A state hearing judge has called for Arizona utility regulators to end so-called net-metering for rooftop solar customers, but not quite yet.

If the Arizona Corporation Commission follows the recommendation, it would mean new solar customers would initially get far less financial credit on their electric bills for the excess power they produce, and that benefit might eventually disappear altogether.

In a filing in the Arizona Corporation Commission’s ongoing examination of the value of rooftop solar, administrative law judge Teena Jibilian said regulators should scrap the current system of reimbursing customers with rooftop solar at the full retail rate for power.

For the near future, Jibilian said, new credit rates for customers with rooftop solar panels should be based on short-term cost studies or on the cost of power from large, utility-scale solar farms.

The recommendation could have far-reaching implications as the commission mulls requests by Tucson Electric Power Co. and other state-regulated utilities to increase charges on solar customers to offset an indicated cost shift to other ratepayers.

In rate cases filed by TEP, Arizona Public Service and rural provider UNS Electric, the commission put off decisions on net-metering changes until the conclusion of a “generic” commission proceeding examining the value of so-called distributed generation — customer-owned rooftop solar.

The commission is expected to decide the valuation matter during an open meeting in late November.

Under Arizona’s current net-metering rules, customers with rooftop solar are credited for the full retail rate for excess energy they produce and export to the grid, and they can carry over, or bank, those credits.

In a new recommended opinion and order, Jibilian said net-metering “should eventually be eliminated and replaced with a mechanism for the direct purchase of excess solar power by utilities.”

In the meantime, Jibilian backed two short-term methods to value rooftop solar, to provide a gradual transition from current rates and to set compensation that reflects “the actual value” of rooftop solar exported to the power grid.

That actual value has been the subject of more than two years of debate at the commission, which has put off deciding net-metering and related rate-design issues until the so-called generic docket on the value of solar concludes.

Jibilian said the valuation of rooftop solar power exports should be based on an avoided-cost methodology — essentially the cost the utility would pay to generate or purchase power from another source.

But parties to the solar-valuation proceeding are pushing very different ideas of what should constitute “avoided costs.”

Utilities including TEP say rooftop solar has only marginal net value beyond the avoided cost of fueling conventional power plants.
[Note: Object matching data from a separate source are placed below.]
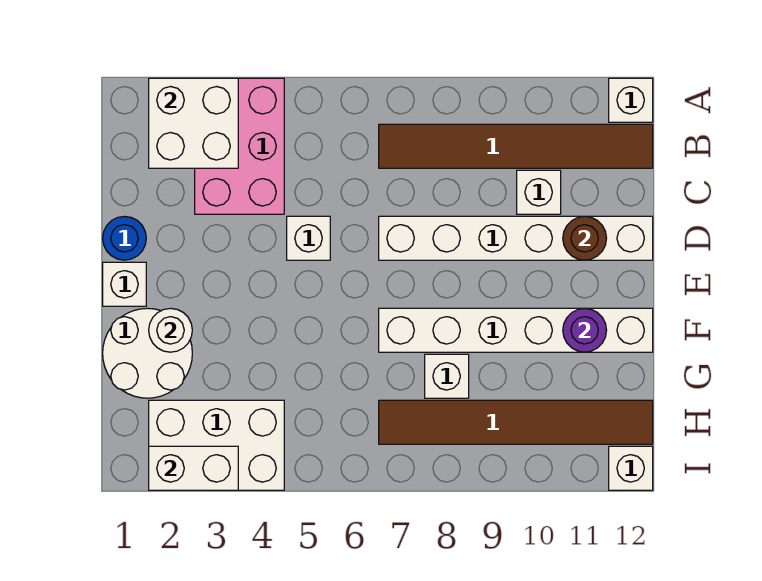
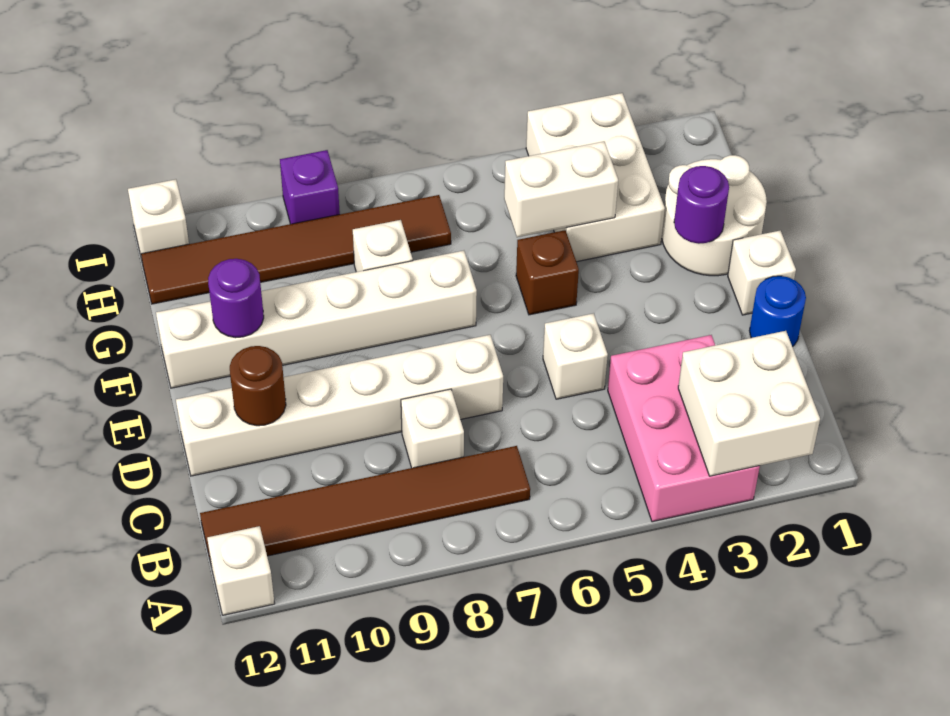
white 1x1 brick [517,170,561,214] -> white 1x1 brick moved to [401,389,464,468]
white 1x1 round brick [149,308,192,352] -> purple 1x1 round brick [674,166,729,244]
none -> brown 1x1 brick [516,230,579,315]
white 2x3 brick [149,400,284,490] -> white 2x3 brick turned to [526,93,665,262]
white 1x2 brick [149,446,238,490] -> white 1x2 brick moved to [504,141,618,237]
none -> purple 1x1 brick [280,150,340,224]

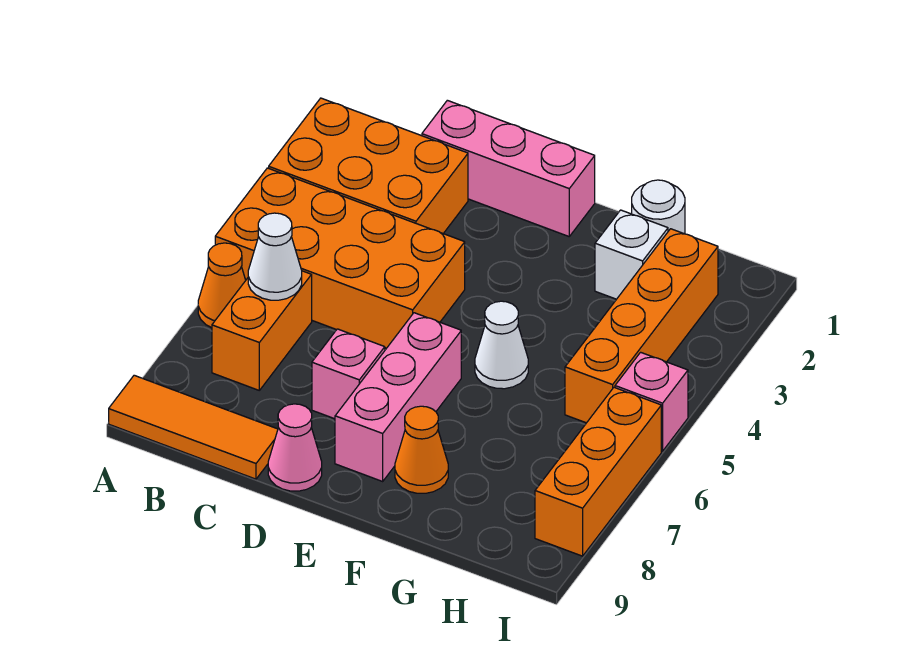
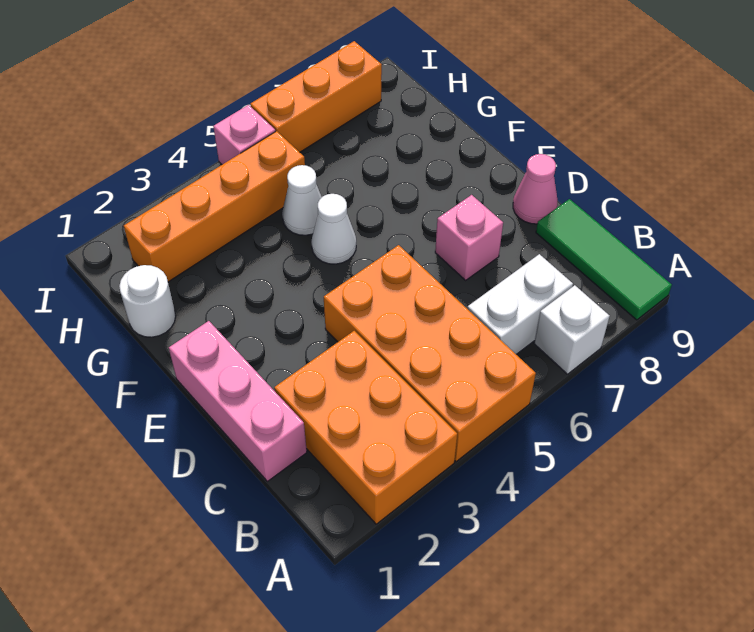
orange 1x1 cone [198,243,246,328] -> none
orange 1x3 tile [109,375,278,479] -> green 1x3 tile [536,199,672,320]
orange 1x2 brick [212,271,312,390] -> white 1x2 brick [467,254,573,354]
white 1x1 cone [248,213,302,300] -> white 1x1 cone moved to [282,165,322,235]
pink 1x3 brick [335,313,461,481] -> none
orange 1x1 cone [395,406,448,493] -> none
white 1x1 brick [595,210,668,299] -> white 1x1 brick moved to [534,285,610,374]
The utilities add that because rooftop solar customers use far less grid-supplied power, they impose unrecovered fixed costs on the utilities and non-solar customers.
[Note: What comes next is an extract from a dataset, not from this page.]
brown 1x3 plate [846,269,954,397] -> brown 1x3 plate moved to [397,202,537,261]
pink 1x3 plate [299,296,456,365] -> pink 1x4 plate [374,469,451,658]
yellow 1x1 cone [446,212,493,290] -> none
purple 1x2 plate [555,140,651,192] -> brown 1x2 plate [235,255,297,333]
In the solar valuation case, APS and TEP both proposed setting the value of rooftop solar based on adaptations of their own “cost of service” studies.

TEP also proposed an alternative method that would base rooftop solar credits on the cost of the utility’s most recent power purchase agreement for big, grid-scale solar farms.

APS says its initial studies show it should be paying rooftop solar customers about 3 cents per kilowatt-hour for excess power exported to the grid, compared with the full retail rate of more than 12 cents now.

TEP says under its purchased-power proxy rate, it would pay about 6 cents per kWh, compared with a full retail rate of about 11 cents.

But solar industry groups Vote Solar and The Alliance for Solar Choice dispute the notion that rooftop solar adds significant unrecovered fixed costs and say the utilities’ proposals would essentially kill off the state’s residential solar industry.

The advocacy groups say the value of rooftop solar goes far beyond fuel, including lessening the need to construct new power plants and reducing the environmental and health costs associated with burning fossil fuels, and want any solar valuation to look out to benefits over a 20- to 30-year period.

In her recommended order, however, Jibilian advocated that the utility panel approve one of two short-term valuation methods for determining the value of rooftop solar.

One methodology, proposed by the Corporation Commission’s own utility staff, would arrive at avoided costs by considering energy and system losses, system capacity, grid-support services, financial risk and reliability, as well as environmental and social and economic factors.

The other methodology, also proposed by the commission’s staff, would base solar valuation on the costs of utility-owned solar photovoltaic plants and power purchases from third-party solar farms.

But the judge said either method should be based on forecasts over five years — the approximate interval between electric utility rate cases — to avoid including “speculative benefits and costs,” and reviewed in each rate case.

The Residential Utility Consumer Office, a state agency that advocates on behalf of residential ratepayers, proposed a solar valuation that would add a feature offering solar customers 20-year contracts for their excess energy exports.

Rates offered would be “stepped down” as more solar customers sign on and solar costs continue to fall.

Existing rooftop-solar customers would be “grandfathered” at their existing full-credit rates, under current proposals.

Jibilian said that any decisions to grandfather existing rooftop solar customers at their current full reimbursement rate should be made in each rate case.